[[ Records shown, beginning ]]

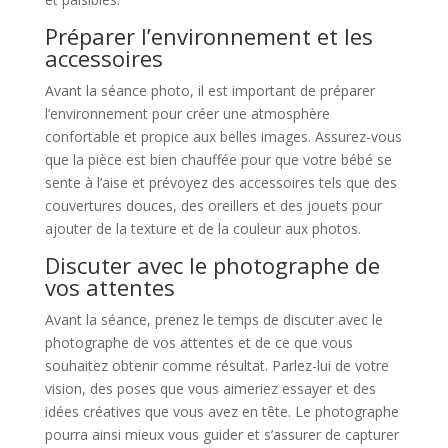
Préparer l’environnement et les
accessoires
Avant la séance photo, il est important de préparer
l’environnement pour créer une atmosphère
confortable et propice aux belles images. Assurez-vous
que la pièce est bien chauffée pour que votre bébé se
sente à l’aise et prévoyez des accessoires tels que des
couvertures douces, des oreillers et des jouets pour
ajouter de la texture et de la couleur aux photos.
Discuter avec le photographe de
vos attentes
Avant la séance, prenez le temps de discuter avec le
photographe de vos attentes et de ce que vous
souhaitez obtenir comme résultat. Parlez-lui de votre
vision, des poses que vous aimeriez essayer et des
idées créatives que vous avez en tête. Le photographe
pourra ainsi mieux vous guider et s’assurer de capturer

[[ Records shown, end ]]
[[ Records shown, beginning ]]

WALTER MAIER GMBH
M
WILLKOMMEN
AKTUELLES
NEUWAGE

[[ Records shown, end ]]

■ **Assigned task**:
Give back the records above exactly, limited to the lines between the one holding "Préparer l’environnement et les" and the one holding "que la pièce", inclusive.

■ **Result of the task**:
Préparer l’environnement et les
accessoires
Avant la séance photo, il est important de préparer
l’environnement pour créer une atmosphère
confortable et propice aux belles images. Assurez-vous
que la pièce est bien chauffée pour que votre bébé se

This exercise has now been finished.